Test BlackBerry Q5

Ktoś może się oburzyć, że przecież smartfony BlackBerry z klawiaturami mechanicznymi nie rywalizują bezpośrednio ze zwykłymi „dotykowcami”, których teraz pełno na rynku, a już na pewno nie z SGS III. Teoretycznie ktoś o mocno konserwatywnych upodobaniach nie przesiądzie się z „jeżynkofonu” na coś innego, ale topniejące udziały BlackBerry w rynku telefonów pokazują, że jednak większość osób nie ma problemu z porzuceniem przycisków na rzecz dużego ekranu. Więc mimo wszystko przed BlackBerry Q5 stoi trudne zadanie: ponownie przekonać do siebie ludzi młodych i aktywnych, którzy kiedyś byli wierni marce, lub też przyciągnąć tych, którzy jeszcze korzystają z tradycyjnych telefonów, ale rozglądają się za pierwszym smartfonem.

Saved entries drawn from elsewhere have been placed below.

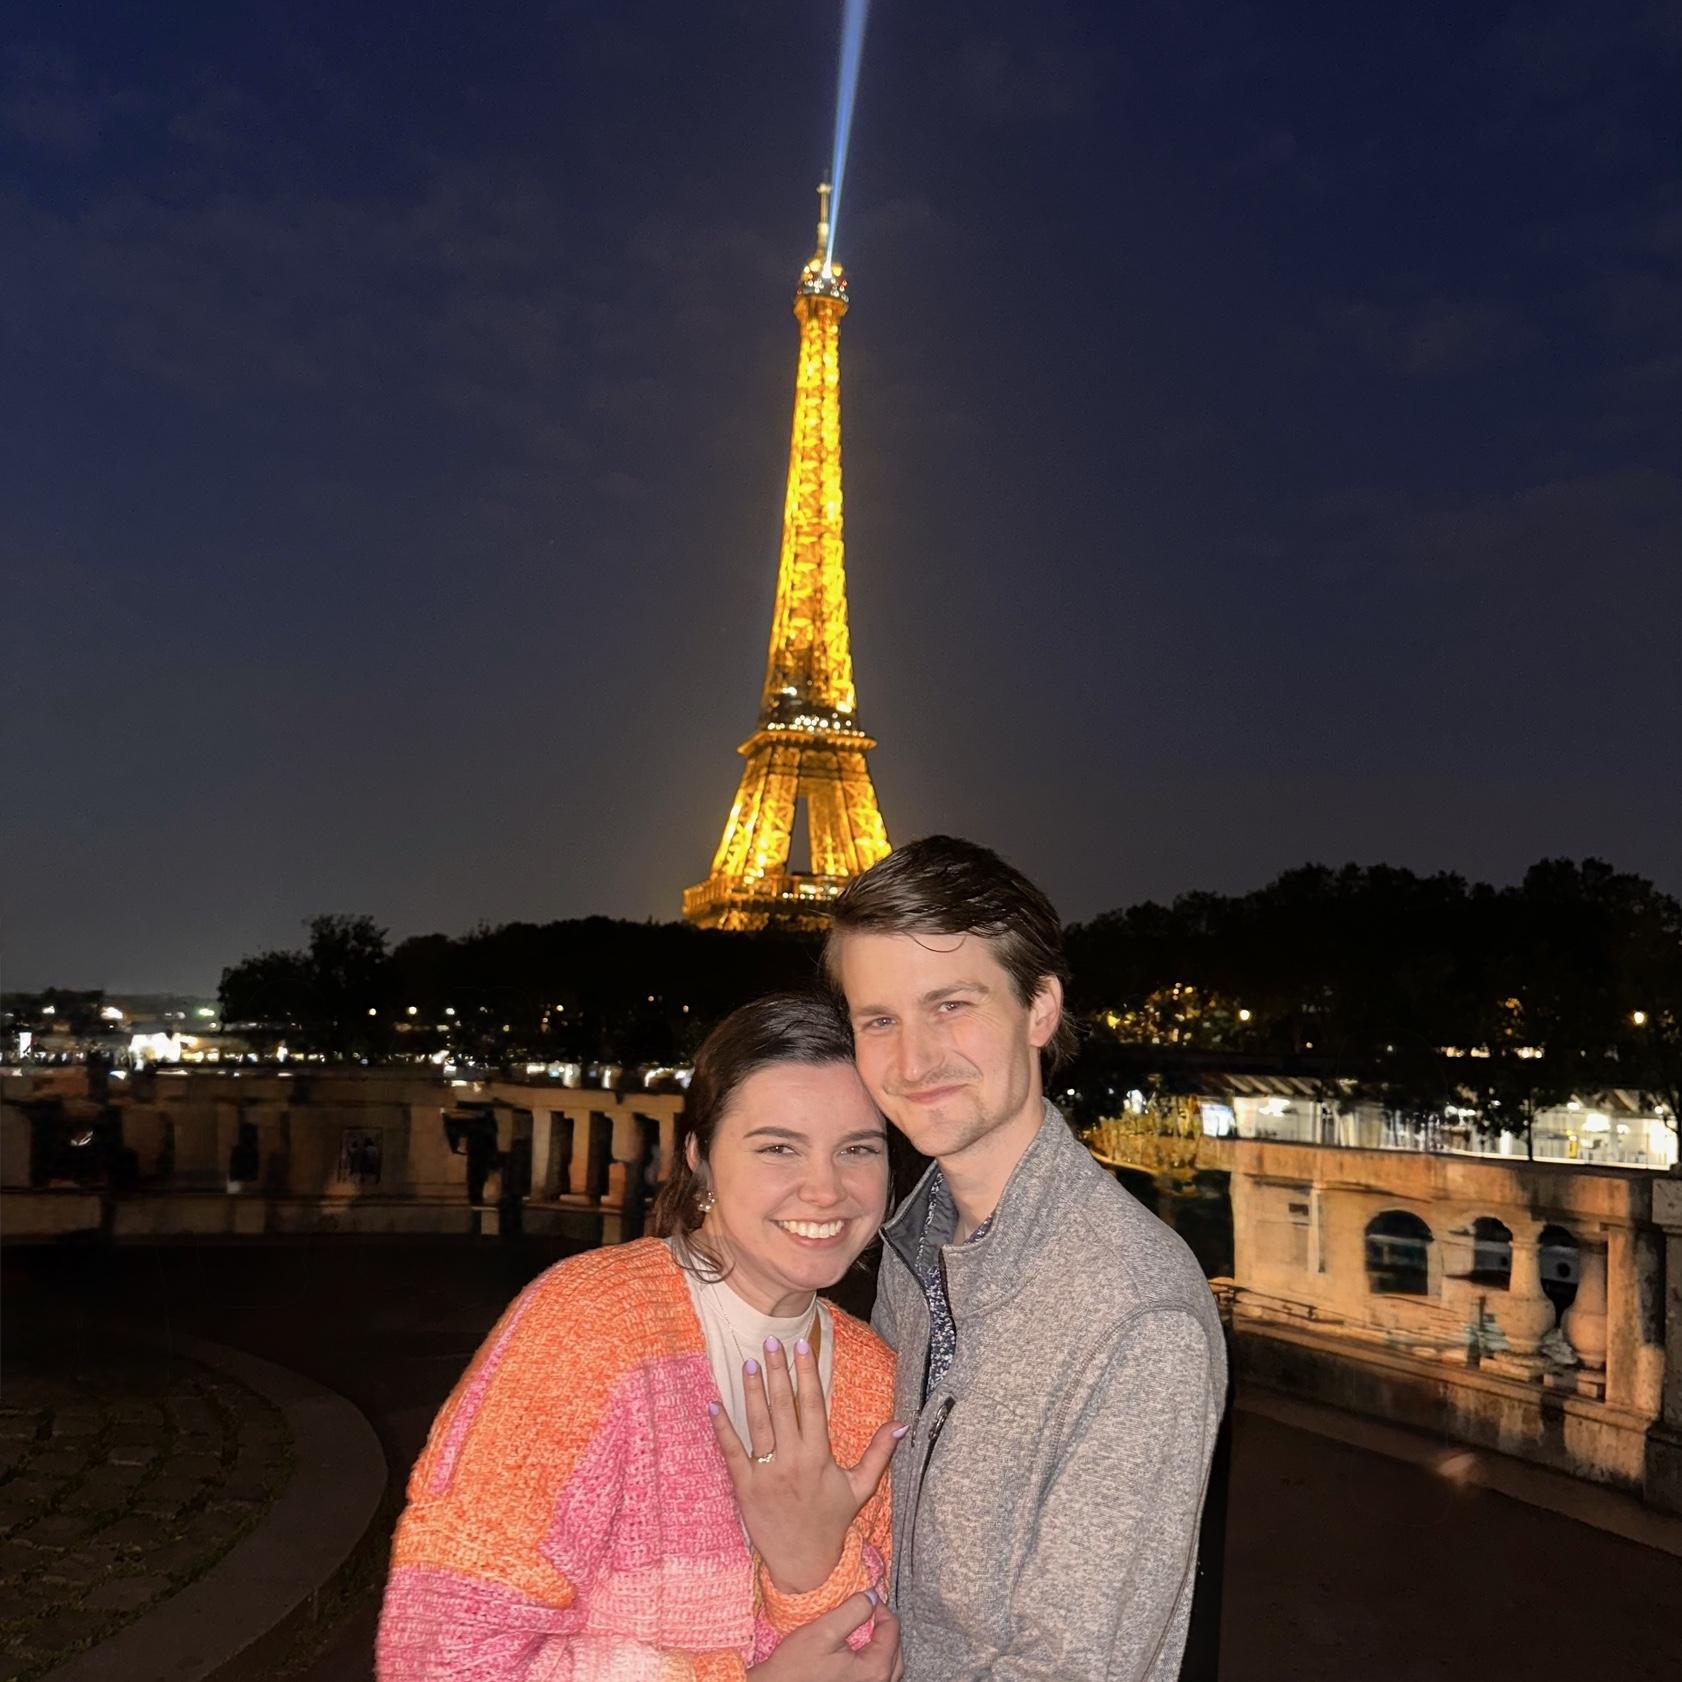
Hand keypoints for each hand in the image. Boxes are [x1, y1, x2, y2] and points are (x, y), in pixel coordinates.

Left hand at [708, 1335, 903, 1593]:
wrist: (804, 1564)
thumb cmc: (832, 1521)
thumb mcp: (860, 1487)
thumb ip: (879, 1453)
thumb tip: (902, 1423)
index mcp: (819, 1457)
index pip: (813, 1405)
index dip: (807, 1374)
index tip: (803, 1346)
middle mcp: (792, 1461)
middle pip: (783, 1407)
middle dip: (777, 1372)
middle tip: (771, 1341)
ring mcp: (766, 1474)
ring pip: (758, 1424)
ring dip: (752, 1391)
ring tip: (749, 1363)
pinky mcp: (745, 1487)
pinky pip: (731, 1452)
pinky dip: (722, 1428)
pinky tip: (714, 1404)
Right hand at [750, 1593, 902, 1681]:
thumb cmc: (797, 1667)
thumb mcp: (825, 1630)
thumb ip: (854, 1610)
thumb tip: (872, 1596)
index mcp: (874, 1670)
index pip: (891, 1630)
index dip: (881, 1608)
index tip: (867, 1599)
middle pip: (895, 1651)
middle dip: (886, 1628)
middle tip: (870, 1612)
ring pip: (889, 1667)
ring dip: (883, 1647)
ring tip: (867, 1631)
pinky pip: (877, 1678)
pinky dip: (875, 1662)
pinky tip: (860, 1653)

O ile model Q10 urzekł nas solidnością, poręcznością i funkcjonalnością, o tyle w Q5 tej magii jakoś zabrakło. Oczywiście, jest to czysto subiektywna opinia i terminale BlackBerry nigdy nie miały zwracać na siebie więcej uwagi niż snajper w czasie misji, ale o ile w Q10, Z10 czy starszych modelach „jeżynek” można się doszukiwać klasycznej elegancji, to BlackBerry Q5 wygląda trochę zbyt topornie i... nudno. Materiały również nie zachęcają, bo choć wykorzystany czarny plastik zdaje się dość gruby i wytrzymały, to jego lekko śliska i gładka powierzchnia sprawia wrażenie „taniej” i nie do końca pasuje do sprzętu kosztującego 1500 zł. Krótko mówiąc, choć na pierwszy rzut oka Q5 może i nie różni się jakoś szczególnie od Q10, to te drobne różnice składają się na zupełnie inne wrażenia użytkowe. Całość można by opisać jednym słowem: poprawna. Ale czy to trochę nie za mało?